米国の研究者たちは、ボストン大学・スタンレー教授らが開発したDFAという巧妙な解析手法を使って、このゆらぎを調べていた。
まず、歩行リズムから一歩ごとに歩行周期(足が地面に着いてから、同じ足が次に地面に着くまでの時間)を取り出す。これは、ふつうだいたい1秒近辺でゆらいでいる。次に、歩行周期の時間変動を数学的に変換して一つのグラフを作る。
横軸を時間のスケール、縦軸を歩行周期のゆらぎの大きさにすると、グラフはほぼ直線になる。
そして、若くて健康な人の場合、直線の傾きは1に近くなる。いわゆる「f分の1ゆらぎ」というものだ。このゆらぎは、そよ風や小川のせせらぎ、はたまたモーツアルトの楽曲に含まれることでよく知られている。

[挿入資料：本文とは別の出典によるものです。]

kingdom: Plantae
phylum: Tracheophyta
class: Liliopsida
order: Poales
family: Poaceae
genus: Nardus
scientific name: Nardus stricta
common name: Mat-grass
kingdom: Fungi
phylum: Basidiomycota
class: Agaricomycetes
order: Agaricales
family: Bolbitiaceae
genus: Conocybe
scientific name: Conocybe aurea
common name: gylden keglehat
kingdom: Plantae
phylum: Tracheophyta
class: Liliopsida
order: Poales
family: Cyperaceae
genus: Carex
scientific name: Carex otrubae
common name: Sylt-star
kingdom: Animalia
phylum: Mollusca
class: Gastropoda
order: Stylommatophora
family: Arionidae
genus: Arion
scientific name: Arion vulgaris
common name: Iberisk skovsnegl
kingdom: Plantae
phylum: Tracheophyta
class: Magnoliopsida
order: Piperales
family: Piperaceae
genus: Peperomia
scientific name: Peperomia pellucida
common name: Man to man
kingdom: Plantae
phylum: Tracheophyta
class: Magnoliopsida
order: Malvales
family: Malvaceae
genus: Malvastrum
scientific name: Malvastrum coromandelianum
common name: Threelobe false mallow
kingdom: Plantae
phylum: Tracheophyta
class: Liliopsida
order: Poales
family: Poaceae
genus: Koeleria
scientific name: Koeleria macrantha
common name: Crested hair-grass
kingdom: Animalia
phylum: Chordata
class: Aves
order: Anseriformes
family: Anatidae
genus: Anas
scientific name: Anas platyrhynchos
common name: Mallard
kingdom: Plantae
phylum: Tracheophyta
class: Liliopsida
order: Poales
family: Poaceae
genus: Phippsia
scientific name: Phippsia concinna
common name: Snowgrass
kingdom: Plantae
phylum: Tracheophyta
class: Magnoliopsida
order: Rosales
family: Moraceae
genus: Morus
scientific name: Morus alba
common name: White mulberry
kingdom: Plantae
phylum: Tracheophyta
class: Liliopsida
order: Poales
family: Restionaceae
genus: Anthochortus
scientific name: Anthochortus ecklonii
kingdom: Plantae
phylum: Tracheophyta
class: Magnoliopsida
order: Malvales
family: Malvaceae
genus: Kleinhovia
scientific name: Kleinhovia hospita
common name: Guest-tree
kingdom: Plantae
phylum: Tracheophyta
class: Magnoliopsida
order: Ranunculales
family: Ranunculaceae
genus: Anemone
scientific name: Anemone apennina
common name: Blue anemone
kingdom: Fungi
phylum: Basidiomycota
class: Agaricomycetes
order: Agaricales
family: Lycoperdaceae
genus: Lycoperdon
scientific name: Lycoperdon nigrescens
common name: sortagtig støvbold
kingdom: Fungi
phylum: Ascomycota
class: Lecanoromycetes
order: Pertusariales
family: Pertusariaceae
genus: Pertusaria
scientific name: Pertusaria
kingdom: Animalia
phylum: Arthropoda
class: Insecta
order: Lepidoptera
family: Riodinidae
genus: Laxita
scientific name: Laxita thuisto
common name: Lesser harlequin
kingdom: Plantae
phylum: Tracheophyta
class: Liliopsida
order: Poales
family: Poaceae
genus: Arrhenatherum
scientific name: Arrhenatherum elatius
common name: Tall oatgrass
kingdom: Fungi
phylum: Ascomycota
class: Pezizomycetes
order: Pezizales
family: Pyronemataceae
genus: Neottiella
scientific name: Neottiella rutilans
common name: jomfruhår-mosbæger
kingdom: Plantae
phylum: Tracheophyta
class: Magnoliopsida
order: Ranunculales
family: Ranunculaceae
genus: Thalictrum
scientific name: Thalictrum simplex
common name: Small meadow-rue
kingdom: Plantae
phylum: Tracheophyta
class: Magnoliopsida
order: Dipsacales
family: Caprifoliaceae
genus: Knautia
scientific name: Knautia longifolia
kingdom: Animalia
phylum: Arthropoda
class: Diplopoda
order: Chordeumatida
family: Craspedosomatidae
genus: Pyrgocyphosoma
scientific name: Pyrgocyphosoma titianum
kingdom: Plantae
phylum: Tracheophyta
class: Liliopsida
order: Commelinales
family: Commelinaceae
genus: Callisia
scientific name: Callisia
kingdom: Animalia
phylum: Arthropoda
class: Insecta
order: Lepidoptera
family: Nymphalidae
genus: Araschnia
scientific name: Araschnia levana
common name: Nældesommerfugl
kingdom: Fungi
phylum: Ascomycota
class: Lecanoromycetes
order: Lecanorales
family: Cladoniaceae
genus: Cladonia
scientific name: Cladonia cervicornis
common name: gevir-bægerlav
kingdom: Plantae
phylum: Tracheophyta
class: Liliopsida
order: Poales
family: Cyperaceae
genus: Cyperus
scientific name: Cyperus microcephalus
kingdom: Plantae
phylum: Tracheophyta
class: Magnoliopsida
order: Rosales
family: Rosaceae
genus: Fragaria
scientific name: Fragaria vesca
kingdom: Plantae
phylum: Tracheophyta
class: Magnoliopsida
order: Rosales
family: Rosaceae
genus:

反対に、老化や脳神経系の病気の場合、傾きは0.5に低下する。白色雑音と呼ばれる無秩序なシグナルに見られるゆらぎだ。
これが、13年前に彼らが初めて見つけた歴史的成果である。
それでは、私たちの貴重な後ろ向き歩行はどうだったか?
データは残っていないが、同僚が作成したDFAのグラフは頭の中に残っている。確か、前向き歩行の傾きが0.9、後ろ向き歩行がおおよそ0.7だった。
ロブスターには劣るかもしれないが、決して悪い値ではない!
その後、たくさんの歩行データを集めたが、普通の歩き方で傾き0.7 なんて珍しくなかった。だから、‘腹七分目’は「前向き」に捉えていい、と思うようになった。
いつの日か、大自然の中でのびのびと後ろ向きに歩く実験をしよう…さぞかし爽快で、100点満点が出るに違いない…そう思いつつ、七分目の心地よさに微睡んでいるうちに、干支も一回りしてしまった。